**YOUR INSTRUCTIONS**
All lines from the one that mentions "- Найди сервис" through the last of the entries below must be copied exactly, with both ends kept.

[INPUT]

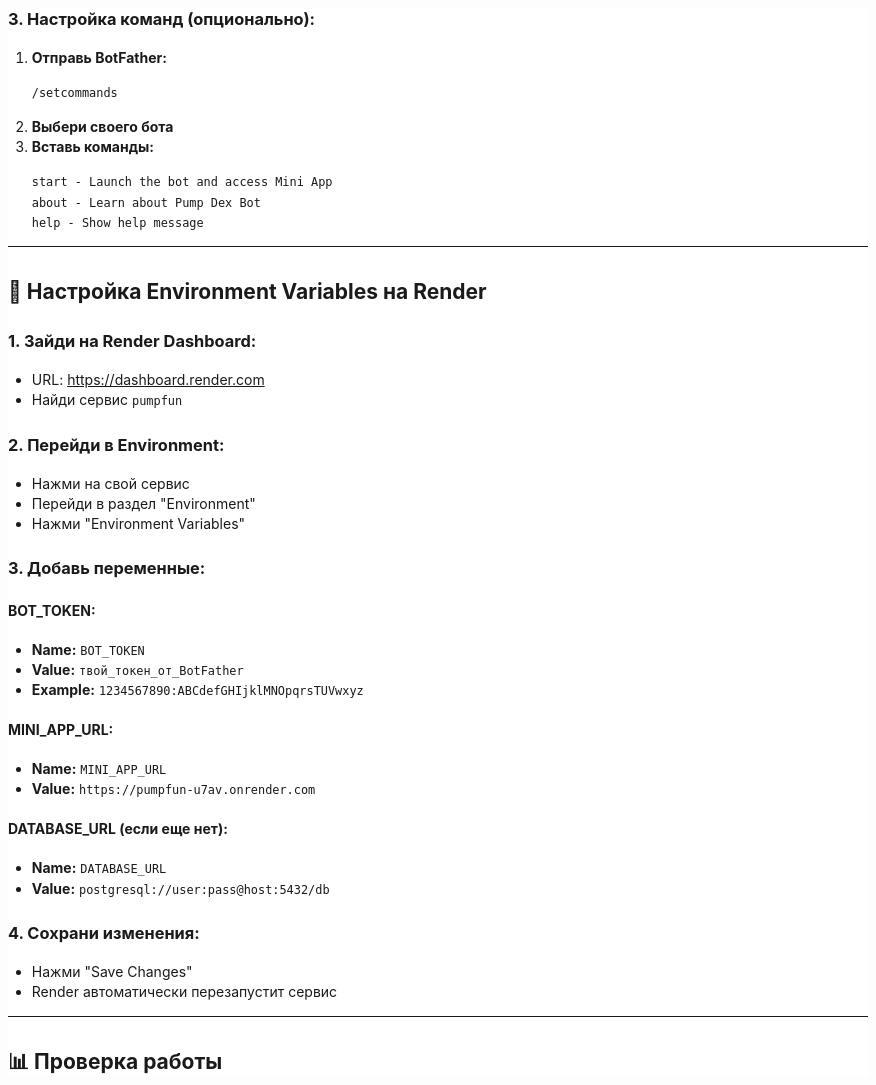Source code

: ### **3. Настройка команд (опционально):**

1. **Отправь BotFather:**
   ```
   /setcommands
   ```
2. **Выбери своего бота**
3. **Вставь команды:**
   ```
   start - Launch the bot and access Mini App
   about - Learn about Pump Dex Bot
   help - Show help message
   ```

---

## 🔧 Настройка Environment Variables на Render

### **1. Зайди на Render Dashboard:**
- URL: https://dashboard.render.com
- Найди сервис `pumpfun`

### **2. Перейди в Environment:**
- Нажми на свой сервис
- Перейди в раздел "Environment"
- Нажми "Environment Variables"

### **3. Добавь переменные:**

#### **BOT_TOKEN:**
- **Name:** `BOT_TOKEN`
- **Value:** `твой_токен_от_BotFather`
- **Example:** `1234567890:ABCdefGHIjklMNOpqrsTUVwxyz`

#### **MINI_APP_URL:**
- **Name:** `MINI_APP_URL`
- **Value:** `https://pumpfun-u7av.onrender.com`

#### **DATABASE_URL (если еще нет):**
- **Name:** `DATABASE_URL`
- **Value:** `postgresql://user:pass@host:5432/db`

### **4. Сохрани изменения:**
- Нажми "Save Changes"
- Render автоматически перезапустит сервис

---

## 📊 Проверка работы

[/INPUT]

**ANSWER BOX**
- Найди сервис `pumpfun`

### **2. Перейди в Environment:**
- Нажми на свой сервис
- Перейди в раздел "Environment"
- Нажми "Environment Variables"

### **3. Добавь переменные:**

#### **BOT_TOKEN:**
- **Name:** `BOT_TOKEN`
- **Value:** `твой_токен_от_BotFather`
- **Example:** `1234567890:ABCdefGHIjklMNOpqrsTUVwxyz`

#### **MINI_APP_URL:**
- **Name:** `MINI_APP_URL`
- **Value:** `https://pumpfun-u7av.onrender.com`

#### **DATABASE_URL (если еще нет):**
- **Name:** `DATABASE_URL`
- **Value:** `postgresql://user:pass@host:5432/db`

### **4. Сохрани изменения:**
- Нажми "Save Changes"
- Render автоматически перезапустит сервис

---

## 📊 Проверка работы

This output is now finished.